Als Ergebnis dieses Kongresses wurde 2018 im Ostseebad Heringsdorf auf der Insel Usedom der erste europäische Kur- und Heilwald, nach dem Vorbild der japanischen Waldtherapiezentren und des Shinrin-Yoku, eingerichtet. Trotz einiger weiterer Projekte u.a. im Allgäu, im Harz und im Schwarzwald fehlt in Deutschland noch immer die Anerkennung des Waldbadens als Teil der öffentlichen Gesundheitsvorsorge. Bislang bleibt es bei Appellen von einigen Medizinern und Politikern, das „Waldbaden auf Krankenschein“ zu ermöglichen, so Staatssekretär Cajus Caesar vom Ministerium für Land- und Forstwirtschaft.

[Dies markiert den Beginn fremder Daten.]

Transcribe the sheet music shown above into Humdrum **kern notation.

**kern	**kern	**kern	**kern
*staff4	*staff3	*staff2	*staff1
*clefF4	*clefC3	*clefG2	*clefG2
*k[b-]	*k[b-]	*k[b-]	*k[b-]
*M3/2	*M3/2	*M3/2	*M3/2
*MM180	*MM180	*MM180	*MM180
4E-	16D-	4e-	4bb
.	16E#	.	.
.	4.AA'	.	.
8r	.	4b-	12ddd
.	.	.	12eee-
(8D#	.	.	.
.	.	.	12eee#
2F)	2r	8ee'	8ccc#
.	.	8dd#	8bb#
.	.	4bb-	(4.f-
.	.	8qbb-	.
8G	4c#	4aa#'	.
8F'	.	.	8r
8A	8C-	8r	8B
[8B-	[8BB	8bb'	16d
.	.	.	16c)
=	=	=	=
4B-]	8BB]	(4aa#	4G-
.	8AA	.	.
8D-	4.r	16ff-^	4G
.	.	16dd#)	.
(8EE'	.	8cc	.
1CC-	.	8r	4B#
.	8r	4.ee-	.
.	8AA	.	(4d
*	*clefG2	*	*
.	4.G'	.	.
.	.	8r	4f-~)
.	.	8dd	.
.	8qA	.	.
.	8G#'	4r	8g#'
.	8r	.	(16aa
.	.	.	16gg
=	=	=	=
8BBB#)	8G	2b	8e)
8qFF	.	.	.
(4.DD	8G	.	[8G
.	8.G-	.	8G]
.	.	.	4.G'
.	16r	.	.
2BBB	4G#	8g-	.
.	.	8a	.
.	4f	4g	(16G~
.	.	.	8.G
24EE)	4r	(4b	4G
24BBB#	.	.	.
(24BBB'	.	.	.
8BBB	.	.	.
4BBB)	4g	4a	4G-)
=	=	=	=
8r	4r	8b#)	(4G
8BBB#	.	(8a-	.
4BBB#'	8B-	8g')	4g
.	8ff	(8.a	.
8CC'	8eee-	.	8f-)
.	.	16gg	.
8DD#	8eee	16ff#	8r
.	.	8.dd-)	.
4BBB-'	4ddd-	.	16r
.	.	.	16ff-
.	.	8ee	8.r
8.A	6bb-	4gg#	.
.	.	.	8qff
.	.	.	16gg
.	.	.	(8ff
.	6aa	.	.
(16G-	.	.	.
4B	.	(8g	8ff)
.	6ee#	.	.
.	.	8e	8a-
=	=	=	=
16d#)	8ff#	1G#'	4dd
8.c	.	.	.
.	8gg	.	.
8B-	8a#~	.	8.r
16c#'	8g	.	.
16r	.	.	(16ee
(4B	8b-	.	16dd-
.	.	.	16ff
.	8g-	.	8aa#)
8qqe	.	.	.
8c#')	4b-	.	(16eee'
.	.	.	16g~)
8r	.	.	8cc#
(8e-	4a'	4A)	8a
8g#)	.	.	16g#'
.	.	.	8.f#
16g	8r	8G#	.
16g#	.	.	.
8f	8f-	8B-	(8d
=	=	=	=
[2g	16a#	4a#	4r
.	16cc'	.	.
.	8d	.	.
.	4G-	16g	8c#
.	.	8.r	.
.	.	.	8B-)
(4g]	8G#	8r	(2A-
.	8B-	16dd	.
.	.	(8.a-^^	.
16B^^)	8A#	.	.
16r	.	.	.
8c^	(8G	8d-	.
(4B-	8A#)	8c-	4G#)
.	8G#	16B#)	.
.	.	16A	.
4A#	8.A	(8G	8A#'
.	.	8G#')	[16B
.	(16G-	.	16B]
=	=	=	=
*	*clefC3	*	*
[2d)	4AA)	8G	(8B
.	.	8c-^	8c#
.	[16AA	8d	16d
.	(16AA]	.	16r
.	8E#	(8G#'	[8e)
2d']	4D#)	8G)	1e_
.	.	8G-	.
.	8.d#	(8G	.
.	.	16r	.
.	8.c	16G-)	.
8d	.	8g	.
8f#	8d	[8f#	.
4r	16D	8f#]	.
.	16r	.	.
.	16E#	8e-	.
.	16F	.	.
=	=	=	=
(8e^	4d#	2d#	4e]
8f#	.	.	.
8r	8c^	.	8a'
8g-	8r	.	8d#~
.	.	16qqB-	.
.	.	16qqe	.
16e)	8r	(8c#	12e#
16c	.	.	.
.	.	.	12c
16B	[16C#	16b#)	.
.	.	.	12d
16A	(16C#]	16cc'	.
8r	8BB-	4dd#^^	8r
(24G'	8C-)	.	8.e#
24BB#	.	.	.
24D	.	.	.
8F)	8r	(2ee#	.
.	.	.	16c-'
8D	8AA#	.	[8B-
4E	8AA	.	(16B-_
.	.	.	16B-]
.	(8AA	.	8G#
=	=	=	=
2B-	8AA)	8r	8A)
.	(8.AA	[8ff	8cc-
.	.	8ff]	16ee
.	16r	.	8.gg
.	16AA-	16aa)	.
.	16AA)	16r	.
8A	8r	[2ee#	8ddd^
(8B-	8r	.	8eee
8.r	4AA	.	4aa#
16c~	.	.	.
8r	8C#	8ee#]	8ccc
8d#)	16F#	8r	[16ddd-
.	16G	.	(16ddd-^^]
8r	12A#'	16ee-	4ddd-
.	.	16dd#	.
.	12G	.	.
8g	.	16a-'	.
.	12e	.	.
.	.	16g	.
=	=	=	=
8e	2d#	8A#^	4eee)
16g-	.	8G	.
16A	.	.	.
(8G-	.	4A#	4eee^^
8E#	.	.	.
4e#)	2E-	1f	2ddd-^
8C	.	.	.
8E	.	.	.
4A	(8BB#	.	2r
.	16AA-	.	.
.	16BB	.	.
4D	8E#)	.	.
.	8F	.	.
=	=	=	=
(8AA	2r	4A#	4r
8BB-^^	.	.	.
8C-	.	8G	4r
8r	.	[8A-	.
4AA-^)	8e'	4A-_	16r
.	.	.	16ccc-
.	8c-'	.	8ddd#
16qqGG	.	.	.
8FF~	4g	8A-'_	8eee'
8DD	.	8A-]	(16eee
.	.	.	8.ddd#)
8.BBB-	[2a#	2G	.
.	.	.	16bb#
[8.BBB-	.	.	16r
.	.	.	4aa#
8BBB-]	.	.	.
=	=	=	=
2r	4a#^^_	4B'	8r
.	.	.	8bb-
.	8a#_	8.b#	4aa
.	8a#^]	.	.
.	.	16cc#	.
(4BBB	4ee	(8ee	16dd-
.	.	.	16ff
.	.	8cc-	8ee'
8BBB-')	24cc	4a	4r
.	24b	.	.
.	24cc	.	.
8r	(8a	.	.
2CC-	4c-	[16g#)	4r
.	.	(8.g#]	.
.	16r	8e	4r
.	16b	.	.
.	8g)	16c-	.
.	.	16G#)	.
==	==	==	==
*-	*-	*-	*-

Prof. Qing Li hat in zahlreichen Studien herausgefunden, dass es für unsere Gesundheit essenziell ist, Zeit in der Natur zu verbringen. Die von ihm entwickelte Methode Shinrin-Yoku hilft, sich die Heilkraft des Waldes zunutze zu machen. Bereits ein mehrstündiger Aufenthalt im Wald trägt dazu bei, dass das Immunsystem gestärkt, der Blutdruck reguliert, Atemprobleme gelindert und die Stresshormone Cortison und Adrenalin reduziert werden. Außerdem verbessern sich die Stimmung und die Schlafqualität, auch die Konzentrationsfähigkeit wird gesteigert.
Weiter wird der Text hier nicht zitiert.